I dieci giorni imposti dalla Provincia sono stati rispettati, ma ora la Miteni chiede più tempo per le verifiche necessarie ad individuare la perdita che avrebbe fatto fuoriuscire il GenX dallo stabilimento: «Hanno chiesto di avere più di un mese di tempo per la verifica degli impianti e delle tubature, valuteremo in sede di tavolo regionale». Le parole sono del consigliere delegato all’Ambiente della Provincia, Matteo Macilotti, e si riferiscono alla scadenza imposta da Palazzo Nievo all’azienda di Trissino, al centro del caso dell’inquinamento da Pfas rilevato nel territorio fra le province di Vicenza, Verona e Padova e, da poco tempo, pure sotto osservazione per la rilevazione in falda dell’acido GenX.
La sostanza è analoga al composto Pfoa (un tipo di Pfas) ed è stata riscontrata in Miteni per il fatto che l’azienda dal 2014 tratta anche rifiuti olandesi (con autorizzazione regionale) fra cui proprio l’acido GenX. Un’analisi di Arpav (Agenzia regionale per la protezione ambientale) ha riscontrato il composto in falda nell’area sottostante la fabbrica e da qui sono iniziate tutte le azioni delle istituzioni, fra cui quella della Provincia, che lo scorso 17 luglio ha diffidato l’azienda prescrivendo la sospensione degli impianti e ponendo un ultimatum di 10 giorni per presentare un cronoprogramma delle «specifiche attività da attuare per la verifica della tenuta delle linee dello stabilimento». Insomma, la Provincia ha chiesto a Miteni di stendere un piano dettagliato – condiviso con Arpav – per capire da dove è fuoriuscito il GenX. L’azienda ha risposto con un fascicolo «molto corposo» inviato a Palazzo Nievo il 26 luglio: «C’è tutto quello che avevamo richiesto» precisa Macilotti. Nel documento, la Miteni avrebbe suddiviso l’analisi delle tubazioni in due fasi: prima quelle sotterranee, che l’azienda si è presa l’impegno di effettuare «entro 30 giorni», poi quelle aeree, ovvero le tubazioni non interrate, per le quali però da Trissino si chiede più tempo.
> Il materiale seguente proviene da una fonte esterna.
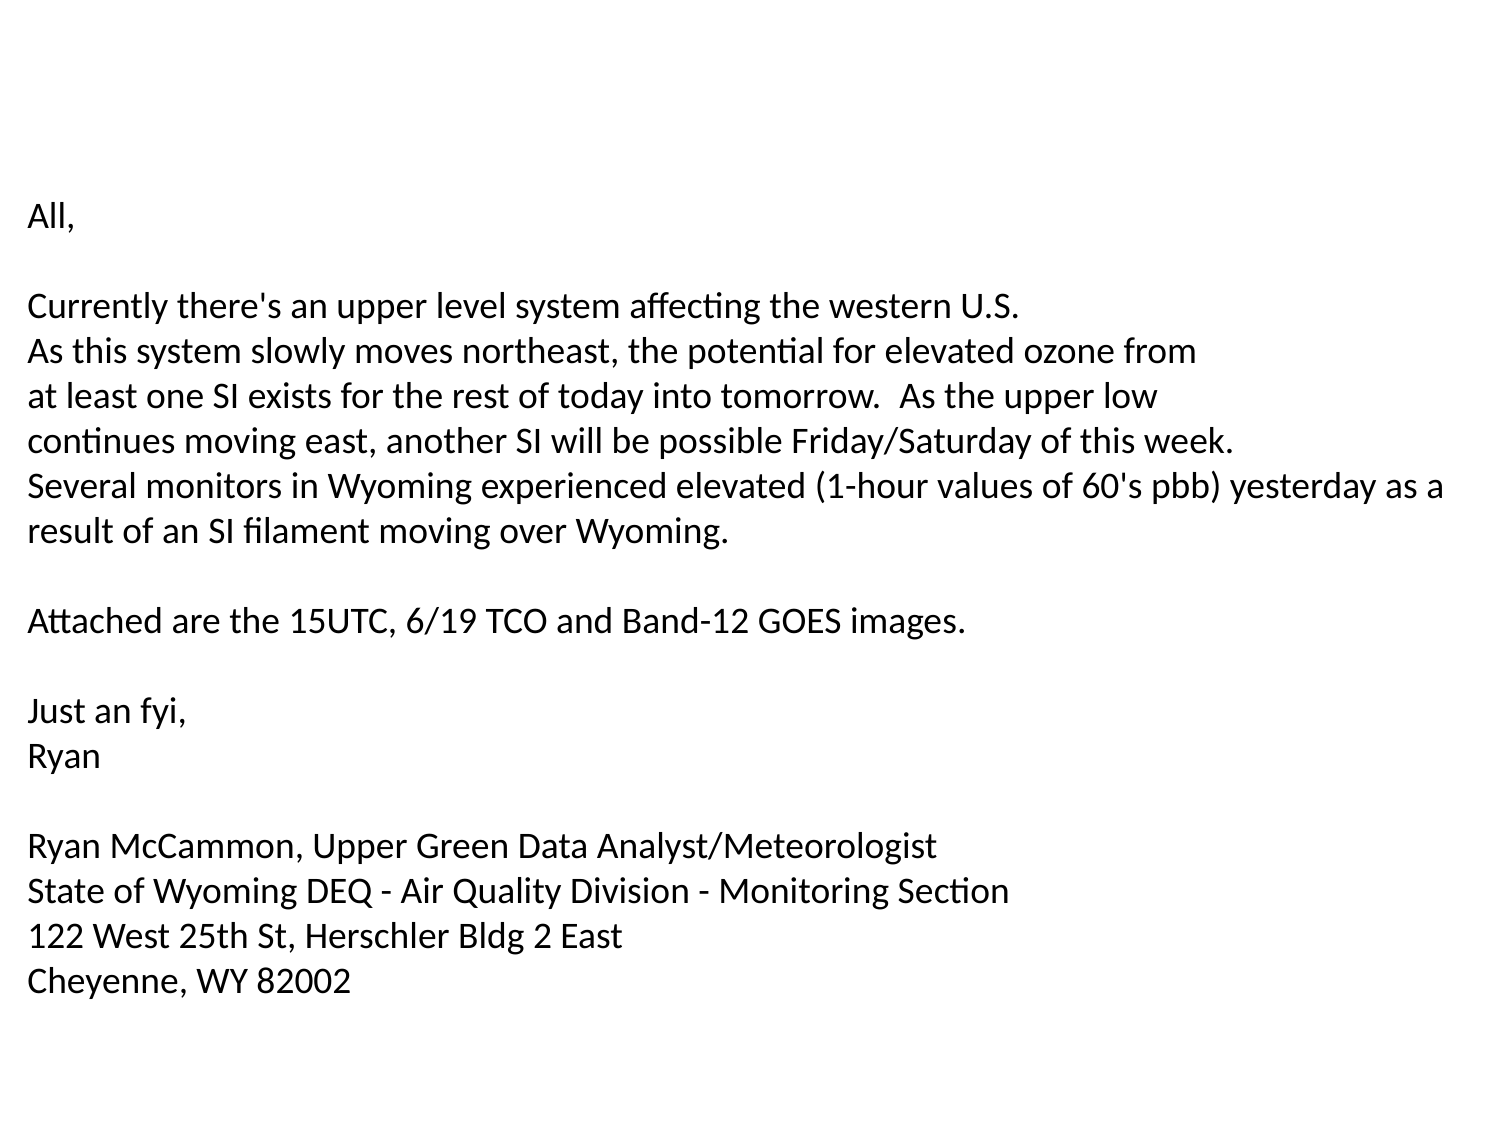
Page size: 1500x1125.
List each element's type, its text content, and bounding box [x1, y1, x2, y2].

Ora però la palla spetta al comitato tecnico regionale sull’inquinamento da Pfas, convocato per oggi e al centro del quale finirà proprio il piano presentato da Miteni.
In attesa dell’incontro odierno, ieri a Vicenza si sono confrontati la Provincia con il gruppo della Mamme No Pfas. «Abbiamo spiegato con molta chiarezza che, prima di prendere qualsiasi provvedimento sull’industria chimica Miteni, valuteremo attentamente le risposte dell’azienda su due questioni: le cause dello sversamento di GenX e il piano di verifica degli impianti messo a punto dall’azienda con Arpav» avverte Macilotti. Michela Piccoli, in rappresentanza dei genitori No-Pfas, spiega di aver «fatto presente all’ente che se le istituzioni non sono ancora pronte a difendere i 350mila abitanti della zona interessata, la Miteni la faremo chiudere noi – dichiara – da parte della Provincia ci è stato detto chiaramente che l’intenzione di massima è di non rinnovare più all’azienda l’Aia, autorizzazione integrata ambientale. Però si attende l’esito dell’iter di verifica, con scadenza il 27 agosto. Dopo quella data torneremo a farci sentire».
Intanto Francesca Businarolo e Sara Cunial, deputate di Verona e Vicenza del Movimento 5 Stelle, hanno presentato un esposto al Csm per «accertare se ci siano state eventuali mancanze da parte della magistratura rispetto alle iniziative da prendere a tutela della popolazione», con riferimento va all’autorizzazione regionale, rilasciata nel 2014, al trattamento dell’acido GenX. Ma non è tutto.
Sull’inquinamento da Pfas ieri è intervenuto pure il consiglio regionale, con una risoluzione che impegna la Giunta veneta di Luca Zaia ad azioni precise sul tema, fra cui «assumere il ruolo di coordinamento nell’indagine per la bonifica del sito industriale della Miteni – si legge nel testo – valutando l’ipotesi di chiusura del sito», ma anche «individuare le azioni legali più opportune per l’ottenimento di risarcimenti in caso di fallimento dell’azienda Miteni spa».